[Webkit-unassigned] [Bug 90019] [chromium] Add time spent painting to GPU benchmarking renderingStats() API.

bugzilla-daemon at webkit.org bugzilla-daemon at webkit.org
Mon Jul 2 12:36:07 PDT 2012


https://bugs.webkit.org/show_bug.cgi?id=90019





--- Comment #8 from Nat Duca <nduca at chromium.org>  2012-07-02 12:36:07 PST ---
(In reply to comment #7)
> (In reply to comment #6)
> > (From update of attachment 149624 [details] [details])
> > View in context: https://bugs.webkit.org/attachment.cgi?id=149624&action=review
> > 
> > There's an interesting question of what this should report in skpicture/impl-side-painting mode.
> > 
> > These are different quantities in that case:
> > - time spent painting
> > - time spent rasterizing
> > 
> > In the regular "rasterize as you go mode" (bitmapcanvaslayertextureupdater) mode, should we just say "rasterizing time is zero"?
> > 
> > >> Source/WebCore/platform/graphics/chromium/cc/CCLayerTreeHost.cpp:471
> > >> +    m_timeSpentPainting = monotonicallyIncreasingTime() - updateBeginTime;
> > > 
> > > updateLayers() covers more than just painting.  for instance, a canvas 2d layer will do a flush here, image layers will prepare texture uploads, WebGL layers will issue multisample resolves etc
> 
> So, "painting" is defined as specifically the GraphicsContext calls, and "rasterizing" includes the rest of all of that stuff?

Painting is time spent calling webkit's paint method. Depending on what type of canvas we pass it, it could be either definition. You want to measure the time spent by us calling back to LayerPainterChromium's paint method.

> How can you ensure that you've checked it at adjacent frames? Maybe it should have both the total and the last one, or last ten?

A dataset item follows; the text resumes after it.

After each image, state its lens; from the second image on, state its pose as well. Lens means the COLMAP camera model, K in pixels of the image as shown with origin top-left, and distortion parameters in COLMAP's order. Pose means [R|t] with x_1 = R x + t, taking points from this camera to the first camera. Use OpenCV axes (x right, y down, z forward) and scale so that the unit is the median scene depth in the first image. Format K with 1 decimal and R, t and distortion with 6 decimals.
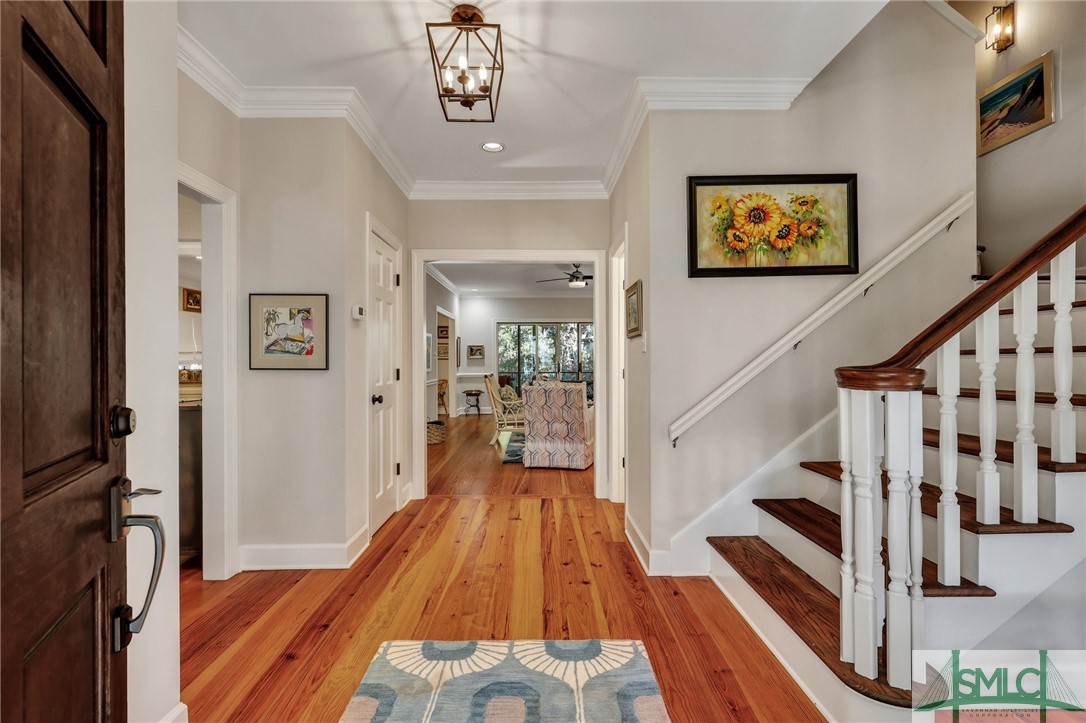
lens RADIAL K [[499.5, 0, 542.8], [0, 499.5, 362.3], [0, 0, 1]] dist [0.000069, 0.000495]
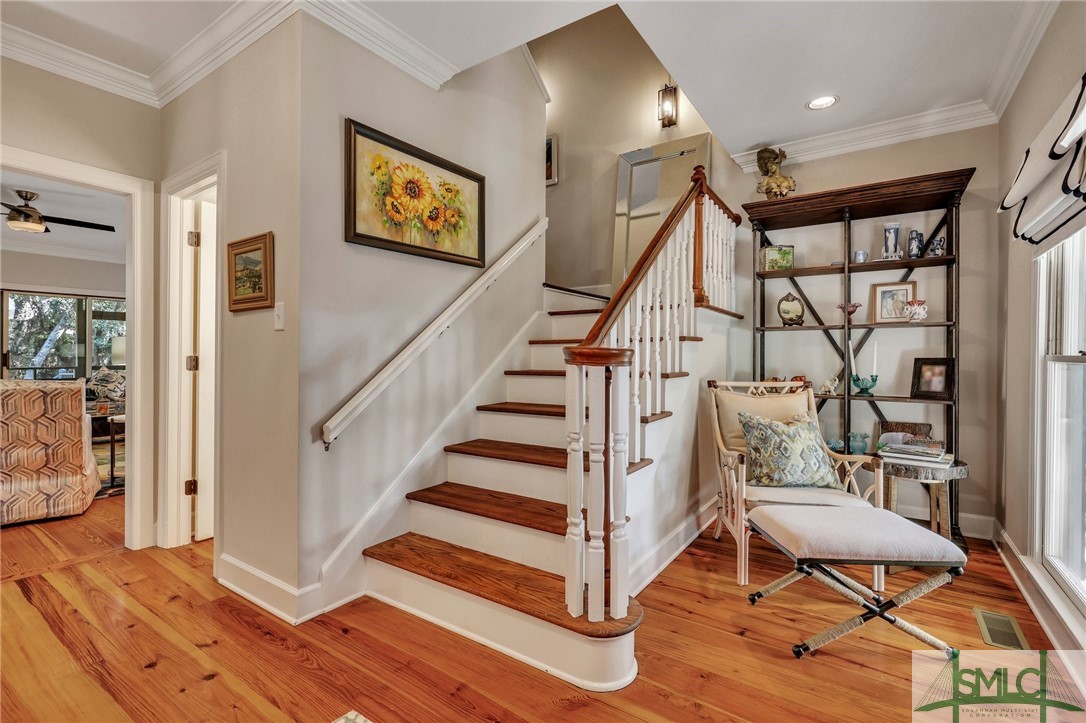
lens RADIAL K [[499.5, 0, 542.2], [0, 499.5, 360.1], [0, 0, 1]] dist [0.000069, 0.000495]
pose [[0.570465, 0.001915, 0.821319, -0.199502], [-0.004294, 0.999991, 0.000651, 0.024032], [-0.821310, -0.003898, 0.570468, 0.266106]]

One thing you could do is track the number of pixels painted. E.g. the cumulative area of the rectangles passed into paint. So we can get, e.g. megapixels/second instead of just paint time. That would be very useful.

If we need "exact time painting since last frame" we can use requestAnimationFrame, no?

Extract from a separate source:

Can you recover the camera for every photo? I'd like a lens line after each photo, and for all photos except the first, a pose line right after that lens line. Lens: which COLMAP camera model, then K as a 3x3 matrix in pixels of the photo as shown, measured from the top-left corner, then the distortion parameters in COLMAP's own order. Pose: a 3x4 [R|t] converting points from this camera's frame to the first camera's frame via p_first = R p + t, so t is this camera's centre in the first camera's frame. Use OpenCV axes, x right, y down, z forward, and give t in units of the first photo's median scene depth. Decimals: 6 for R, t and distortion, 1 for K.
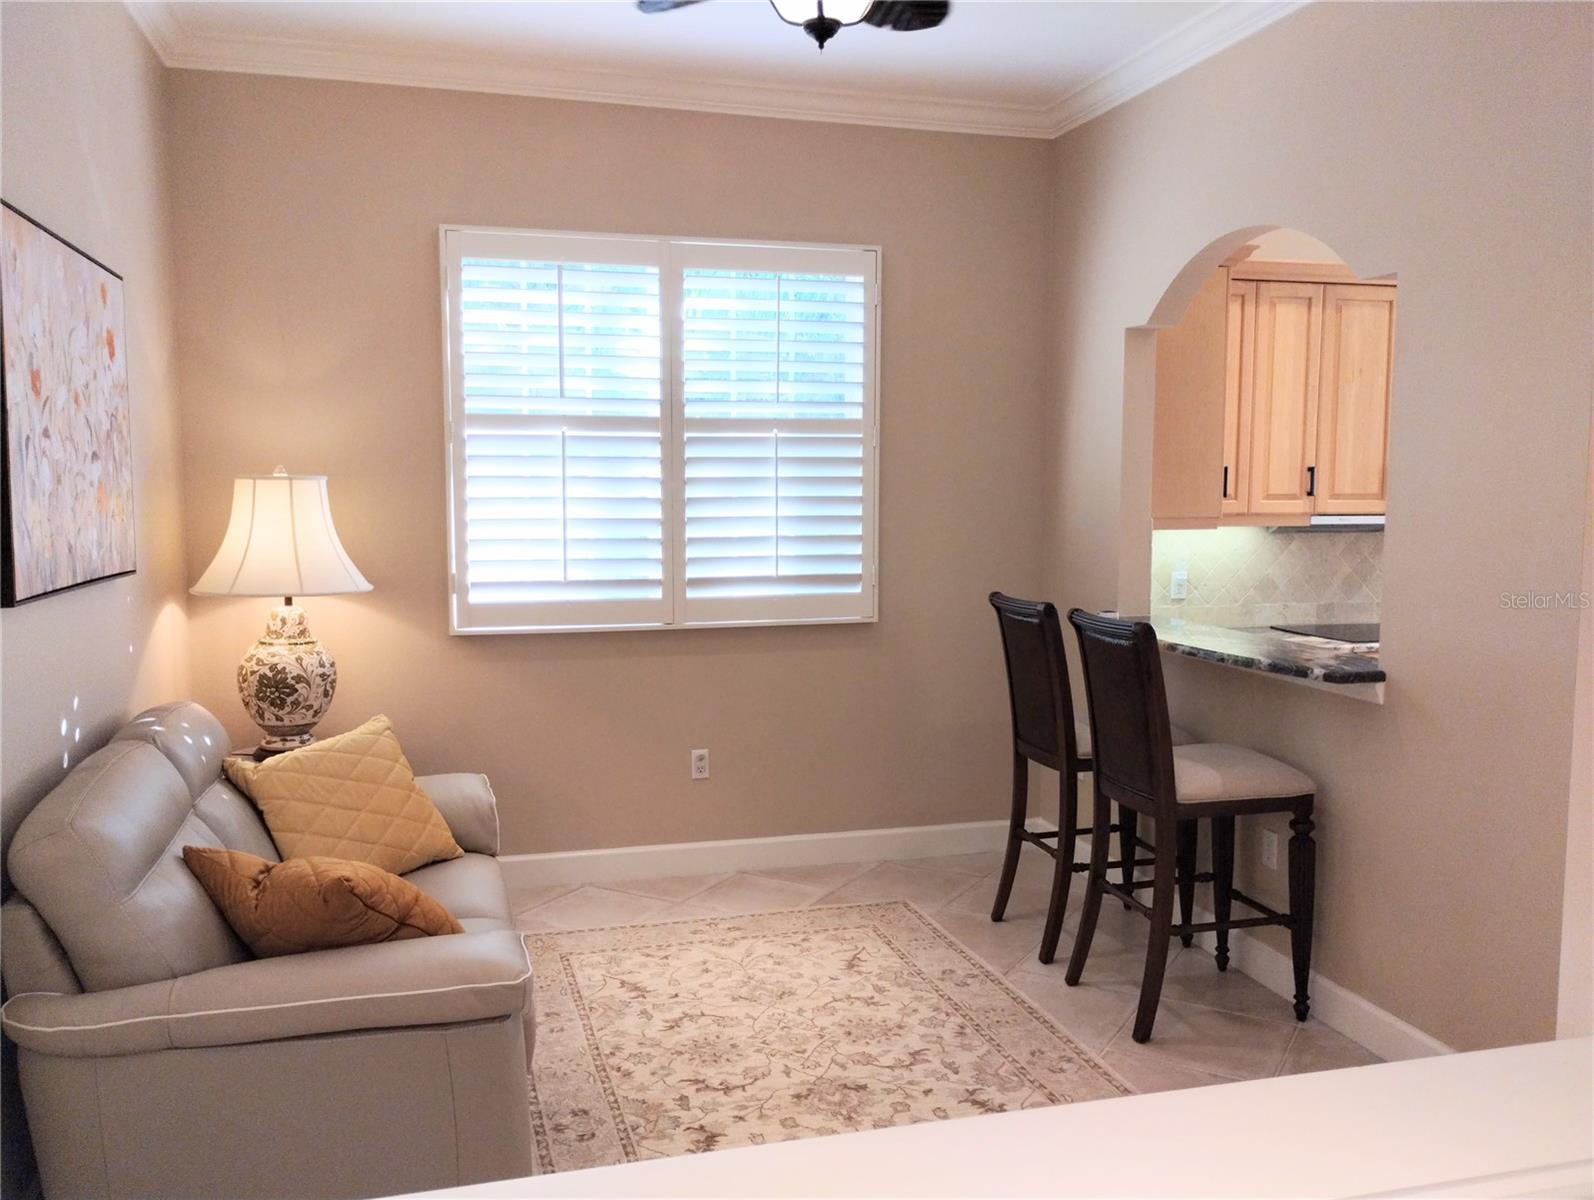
lens RADIAL K [[1316.3, 0, 786.5], [0, 1316.3, 600.5], [0, 0, 1]] dist [0.047655, -0.069555]
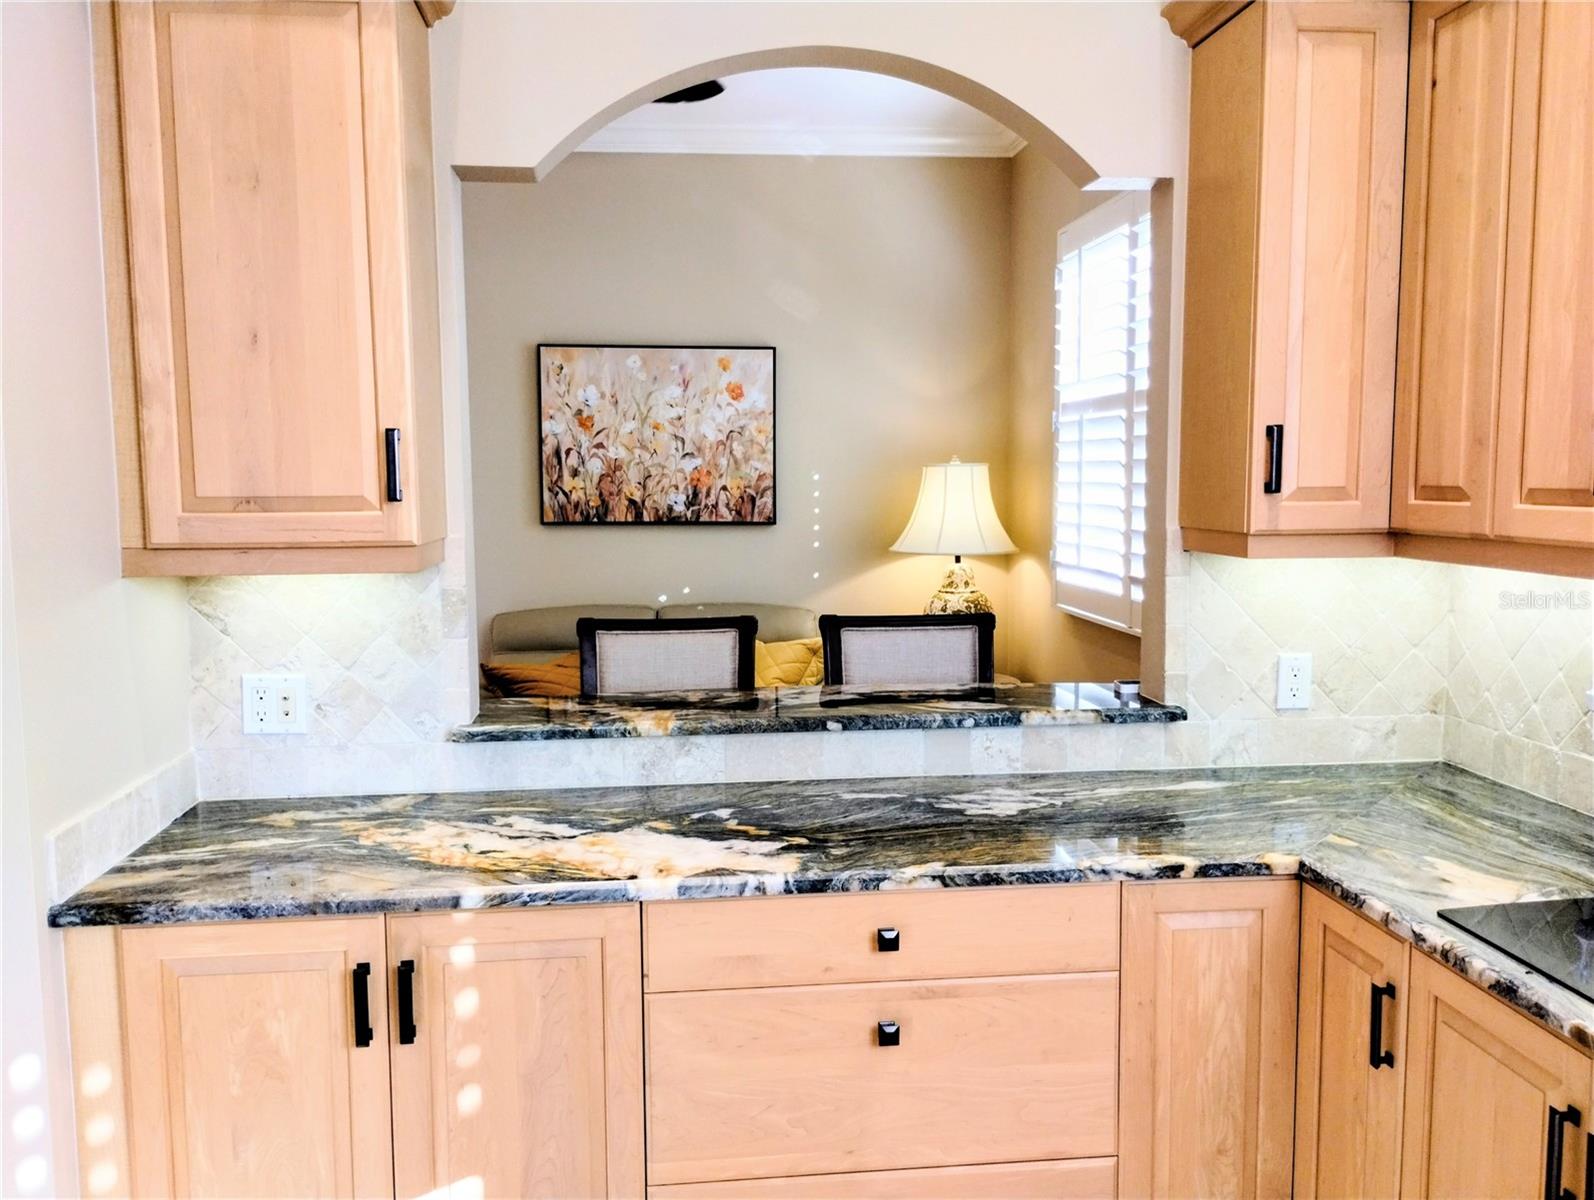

> No, double precision is far greater than the precision of the measurements, which is probably about millisecond-precision (depending on platform). But that leads to another question, are we okay with this level of precision on the individual measurements?

monotonicallyIncreasingTime is accurate to microseconds. But, yes I'm happy with that. Paint times are in the tens to hundreds of ms per frame.